3.↑ Formbook – Formbook é um Info Stealer que coleta credenciais de vários navegadores, capturas de ecrã, monitoriza e regista as teclas digitadas, podendo ainda fazer download e executar ficheiros de acordo com comandos C&C.
Nota: As setas estão relacionadas com as mudanças de posição no ranking comparativamente com o mês anterior.
Top de vulnerabilidades exploradas
Em dezembro, o “MVPower DVR Remote Code Execution” foi a vulnerabilidade mais explorada, com um impacto de 42% das organizações a nível global, seguido do “HTTP Headers Remote Code Execution (CVE-2020-13756)”, também responsável por um impacto global de 42%. Em terceiro lugar e com um impacto global de 41% encontra-se o “Web Server Exposed Git Repository Information Disclosure”.

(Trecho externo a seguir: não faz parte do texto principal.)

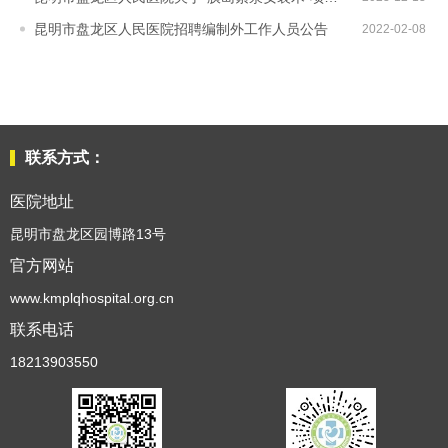
昆明市盘龙区人民医院招聘编制外工作人员公告
2022-02-08
09:26:38
08:13:19
联系方式：
医院地址
昆明市盘龙区园博路13号
官方网站
www.kmplqhospital.org.cn
联系电话
18213903550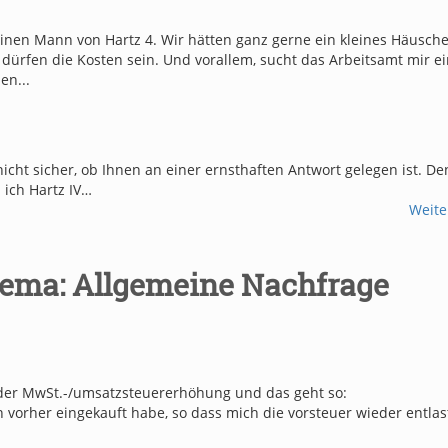
inen Mann von Hartz 4. Wir hätten ganz gerne ein kleines Häusche
ürfen die Kosten sein. Und vorallem, sucht das Arbeitsamt mir ei
en...
 nicht sicher, ob Ihnen an einer ernsthaften Antwort gelegen ist. D
ich Hartz IV…
Weite
ema: Allgemeine Nachfrage
er der MwSt.-/umsatzsteuererhöhung und das geht so:
ich vorher eingekauft habe, so dass mich die vorsteuer wieder entla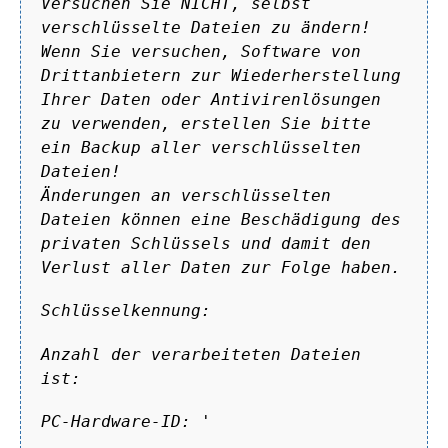
Versuchen Sie NICHT, selbst
verschlüsselte Dateien zu ändern!
Wenn Sie versuchen, Software von
Drittanbietern zur Wiederherstellung
Ihrer Daten oder Antivirenlösungen
zu verwenden, erstellen Sie bitte
ein Backup aller verschlüsselten
Dateien!
Änderungen an verschlüsselten
Dateien können eine Beschädigung des
privaten Schlüssels und damit den
Verlust aller Daten zur Folge haben.
Schlüsselkennung:
Anzahl der verarbeiteten Dateien
ist:
PC-Hardware-ID:
'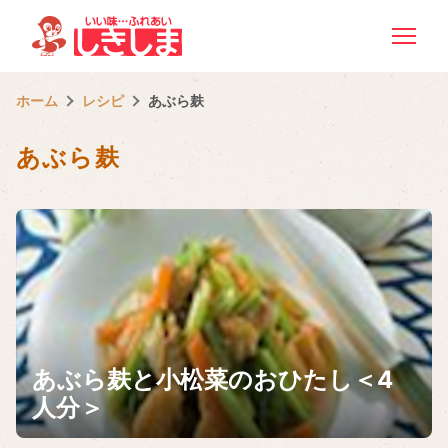
ホーム
レシピ
あぶら麸
あぶら麸
あぶら麸と小松菜のおひたし＜4
人分＞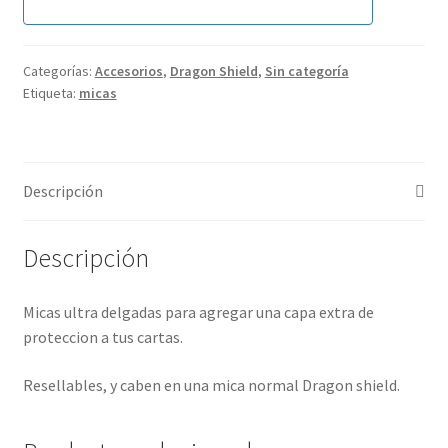
Categorías:
Accesorios
,
Dragon Shield
,
Sin categoría
Etiqueta:
micas
Descripción
Descripción
Micas ultra delgadas para agregar una capa extra de
proteccion a tus cartas.
Resellables, y caben en una mica normal Dragon shield.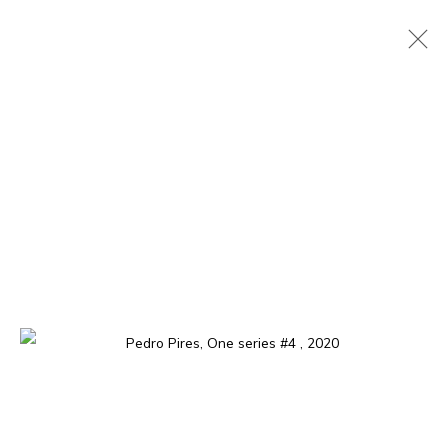
PEDRO PIRES
ANGOLAN,
1978
PRÉSENTATION
ŒUVRES
EXPOSITIONS
CV
PRESSE
EVÉNEMENTS
La galerie est ouverte, du mardi au samedi de 11h à 19h, et
sur rendez-vous.
01 BP 2759 - Cocody Mermoz, Rue C 27 (près du Goethe
Institut), Abidjan (Côte d'Ivoire)
Tel. +225 27 22 54 04 61
contact@louisimoneguirandou.gallery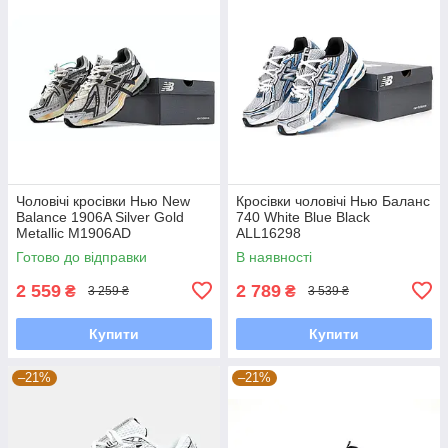
Чоловічі кросівки Нью New
Кросівки чоловічі Нью Баланс
Balance 1906A Silver Gold
740 White Blue Black
Metallic M1906AD
ALL16298
Готово до відправки
В наявності
2 559
2 789
₴
₴
3 259 ₴
3 539 ₴
Купити
Купити
–21%
–21%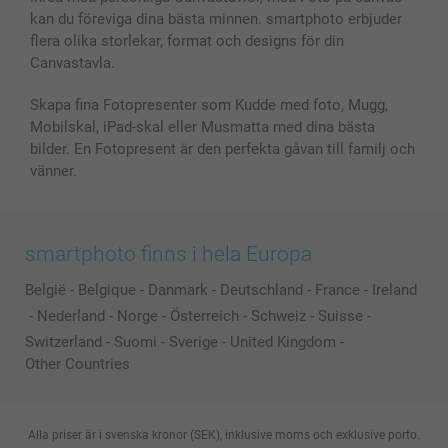
kan du föreviga dina bästa minnen. smartphoto erbjuder
Presentkort
flera olika storlekar, format och designs för din
Alla fotoprodukter
Canvastavla.
Skapa fina Fotopresenter som Kudde med foto, Mugg,
Mobilskal, iPad-skal eller Musmatta med dina bästa
bilder. En Fotopresent är den perfekta gåvan till familj och
vänner.
smartphoto finns i hela Europa
België
-
Belgique
-
Danmark
-
Deutschland
-
France
-
Ireland
-
Nederland
-
Norge
-
Österreich
-
Schweiz
-
Suisse
-
Switzerland
-
Suomi
-
Sverige
-
United Kingdom
-
Other Countries
Alla priser är i svenska kronor (SEK), inklusive moms och exklusive porto.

1.↑ MVPower DVR Remote Code Execution – Uma vulnerabilidade na execução remota de código nos dispositivos MVPower DVR. Um atacante pode explorar remotamente esta fraqueza para executar um código arbitrário no router afetado por meio de um pedido de solicitação de acesso.
2.↓ HTTP Headers Remote Code Execution (CVE-2020-13756) – o HTTP Headers permite a passagem de informações adicionais com uma solicitação HTTP. Um atacante remoto pode utilizar um HTTP Header vulnerável para correr qualquer código no dispositivo da vítima.
3.↑ Web Server Exposed Git Repository Information Disclosure – Vulnerabilidade de fuga de informação presente em repositórios Git. A exploração bem-sucedida desta vulnerabilidade permitiria uma fuga não intencional de informações de contas.
Top de famílias malware em dispositivos móveis
Este mês, o Hiddad está na primeira posição, como o malware móvel mais prevalente, seguido pelo xHelper e o Triada.
1.Hiddad – o Hiddad é um malware Android que reutiliza apps legítimas, lançando-as em lojas de terceiros. A sua principal função é a exibição de anúncios, mas pode também conceder acesso a detalhes chave de segurança do Sistema Operativo.
2.xHelper – É uma aplicação Android maliciosa que foi vista em estado selvagem em março de 2019, em que é usada para descarregar aplicações maliciosas e exibir anúncios fraudulentos. A aplicação é capaz de se esconder dos programas de antivírus móveis e do utilizador, sendo capaz de se reinstalar no caso do utilizador o desinstalar.
3.Triada – um Backdoor modular para Android que concede ao agente malicioso a possibilidade de fazer download de malware.
O Índice de Impacto Global de Ameaças da Check Point eo ThreatCloud Map baseiam a sua informação no ThreatCloud da Check Point, a maior rede colaborativa de luta contra o cibercrime, que disponibiliza informação e tendências sobre ciberataques através de uma rede global de sensores de ameaças. A base de dados do ThreatCloud inclui mais de 2,5 mil milhões de websites e 500 milhões de ficheiros diariamente, identificando mais de 250 milhões de atividades de malware diariamente.